BATON ROUGE, Louisiana — No unexpected twists stirred up things at the top of the ballot, as the candidate sign-up period for Louisiana's Oct. 24 election ended Thursday.
Louisiana has wide open races for governor and lieutenant governor.
Nine candidates registered to run for governor by the close of the three-day qualifying period. But the competition is among four well-financed contenders: Public Service Commissioner Scott Angelle, Lt. Gov. Jay Dardenne and U.S. Sen. David Vitter, all Republicans; and state Rep. John Bel Edwards, a Democrat.
Until the final minutes, questions lingered about whether John Georges, owner of The Advocate newspapers and an unsuccessful candidate for governor in 2007, would jump into this year's race. A representative for Georges sat in his sport utility vehicle in the Secretary of State's Office parking lot for a half hour, fueling the speculation, before driving away without ever going inside the building.

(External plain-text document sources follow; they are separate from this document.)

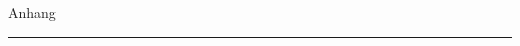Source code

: \cleardoublepage
\thispagestyle{empty}

\vspace*{4.0cm}
\begin{flushright}
	\thesispartlabelfont Anhang
	{\color{ctcolorpartline}%
				\hspace*{-200pt}\rule[45pt]{600pt}{2pt}}
\end{flushright}

\setcounter{chapter}{0}
\renewcommand\thechapter{\Alph{chapter}}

Republican Bobby Jindal is term-limited as governor, creating the first vacancy for the position in eight years.
Across the state, nearly 2,100 candidates registered for the 1,150 elections for state and local offices, according to data from the secretary of state. Candidates for local races signed up with their parish clerks of court.
Schedler described it as "one of the quietest qualifyings we've had." He said he was stunned that 494 candidates around Louisiana were elected automatically when no one registered to run against them.
"That's kind of an astounding figure of 43 percent going in unopposed. It just seems high," Schedler said. "We're getting more and more concerned about voter apathy and voter turnout, and that fuels that argument to some degree."
With Dardenne seeking to move into the governor's mansion, that also creates a heated competition for the state's No. 2 job. Four contenders have signed up for that race: Baton Rouge Mayor Kip Holden, a Democrat; and state Sen. Elbert Guillory of Opelousas, former Plaquemines Parish President Billy Nungesser, and Jefferson Parish President John Young, all Republicans.
Louisiana's five other GOP statewide incumbents are running for re-election: Schedler, Attorney General Buddy Caldwell, Agriculture Commissioner Mike Strain, Insurance Commissioner Jim Donelon and Treasurer John Kennedy.
Each has attracted challengers, though few are well-funded competitors.
As he signed up for the insurance commissioner's race Thursday, Donald Hodge Jr. said he was self-financing his second try for the job. A Democrat, Hodge said he would concentrate on online advertising as he criticizes Donelon for Louisiana's high insurance rates and for taking campaign contributions from the insurance industry.
"I think online is the medium of the future," Hodge said.
In the attorney general's race, Caldwell has drawn strong opposition from GOP former Congressman Jeff Landry, who has received the endorsement of the state Republican Party.
Also in that race are Port Allen lawyer Marty Maley, a Republican, and Democrats Geri Broussard Baloney of Garyville and Ike Jackson of Plaquemine.
One of the biggest surprises during the three-day sign-up period came Wednesday when the president of Louisiana's top school board announced he wasn't running for a third term. Chas Roemer said he wasn't seeking to return to the Board of Elementary and Secondary Education so he could devote more time to his children and his investment management business.